Next year will bring even more growth opportunities for digital banks and a remarkable transformation for financial services. But this time around, the catalyst for growth will not be the pandemic, but the launch of 5G.
Digital banking is inextricably linked to mobile phones – and when it comes to mobile money and wallets, the biggest shift in service offerings will come from the next generation of mobile communication.
5G makes it easier for businesses to access cloud technology, and to enable faster development of business and consumer services. The network allows higher density of mobile broadband and lower battery consumption and can process high volumes of data with minimal delay. With more data, innovation can accelerate and speed the process of digital transformation, leading to more products for customers.
As the mobile sector rolls out 5G in 2021, banks and credit unions have to prepare by developing their 5G strategies to compete with their fintech rivals. Otherwise they risk falling behind in the digital economy.
The roll-out of 5G will transform digital banking in the following ways.
First, the speed increase brought about by 5G networks will enable financial institutions to perform more complex processes much more quickly, minimising waiting times for things such as ID verification for new customer onboarding and loan tracking.
Second, there will be better performance of existing apps and websites.

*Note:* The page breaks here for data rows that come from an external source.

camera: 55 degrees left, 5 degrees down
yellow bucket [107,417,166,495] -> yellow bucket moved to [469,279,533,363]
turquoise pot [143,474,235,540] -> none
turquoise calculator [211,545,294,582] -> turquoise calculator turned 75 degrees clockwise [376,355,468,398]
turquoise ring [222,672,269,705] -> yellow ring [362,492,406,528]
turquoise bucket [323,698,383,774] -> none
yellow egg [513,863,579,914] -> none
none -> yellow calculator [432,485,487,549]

Despite the renewed push for digital because of the Covid-19 pandemic, many mobile banking apps still lag behind when it comes to functionality. Frequent complaints include the slow speed of mobile apps, the frequency of crashing or timing out and the inconsistent performance of face ID recognition.

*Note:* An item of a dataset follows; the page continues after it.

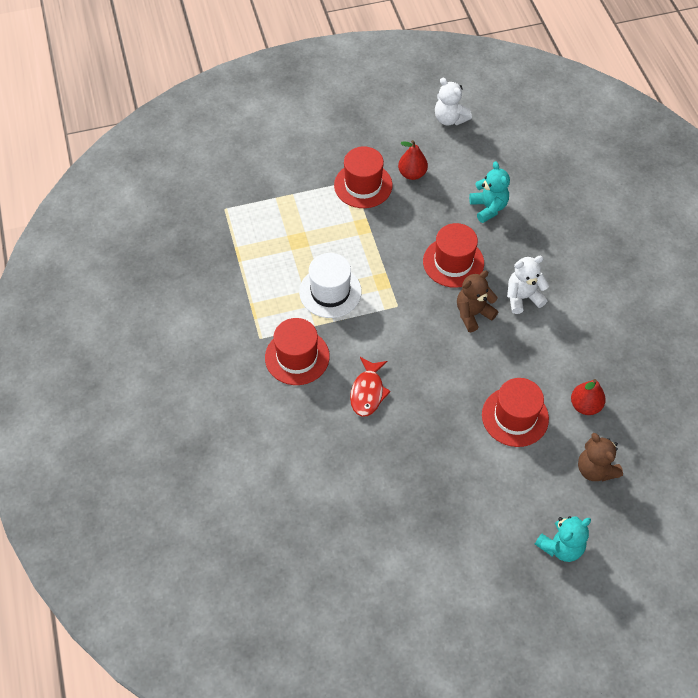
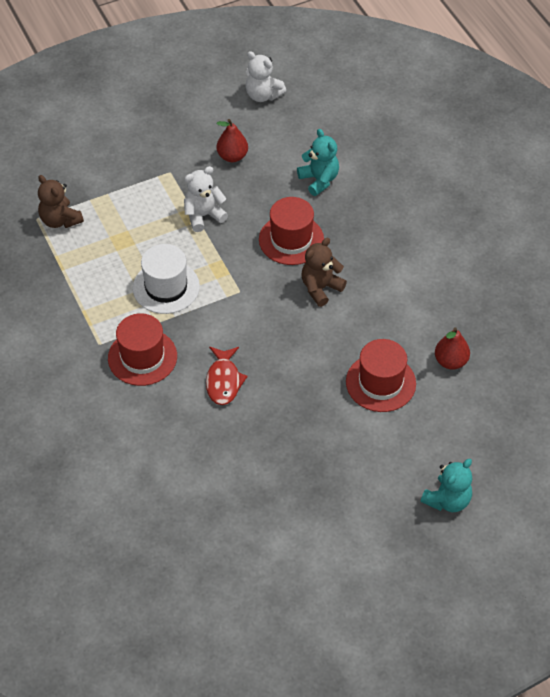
camera: 10 degrees left, 5 degrees down
red hat [334,146,392,208] -> none
white teddy bear [507,256,549,314] -> white teddy bear moved to [184,166,228,232]
brown teddy bear [578,433,623,482] -> brown teddy bear moved to [38,175,84,228]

5G will enable banks to clean up these inconveniences and help them provide a more seamless customer experience.
Third, upgrading ATMs and kiosks to 5G will deliver faster service too, giving people access to their money when and how they want it, in record-breaking speed.
5G will provide faster and simpler payment options, which will make mobile and digital payments even more appealing to the masses and merchants alike, further boosting usage. This is key to economic growth.
The outbreak of Covid-19 led to an increase in digital payments by consumers, as it offered a contactless form of transaction and unparalleled convenience during the lockdown period. As a result, commerce – especially e-commerce – experienced the boost of a lifetime. This is a market where financial institutions can play a key role in expanding in 2021 with the help of 5G.
Another major advantage of 5G will be its ability for banks to improve proactive fraud prevention and take informed decisions in real time. Processing data, verifying the nature of transactions, confirming transaction amounts and funds availability, consulting multiple data instances in real time, coupled with customer geolocation and merchant ID, will reduce fraud detection errors and false positives, thereby protecting consumers and the bank’s bottom line.
With the introduction of 5G services, 4G will surpass 3G, which also means 3G and 4G will become more affordable to the masses. This will impact mobile and internet penetration, drive greater adoption and minimise the digital divide that exists globally and within nations.
In addition to 5G, the ongoing growth in mobile phone penetration will pave the way for a bigger and more sophisticated digital payments market. E-wallet services will enable mobile payments from a single account, empowering consumers as well as merchants and agents.
Small to medium-sized enterprises that are looking into ways to reopen safely without putting shoppers at risk could also adopt mobile wallets as a solution.
The UK financial sector should remain vigilant about tracking the progress of 5G and to focus on building the right experience for the customer at the right time. The opportunity is too big to ignore – not just for consumers, but for our economic growth.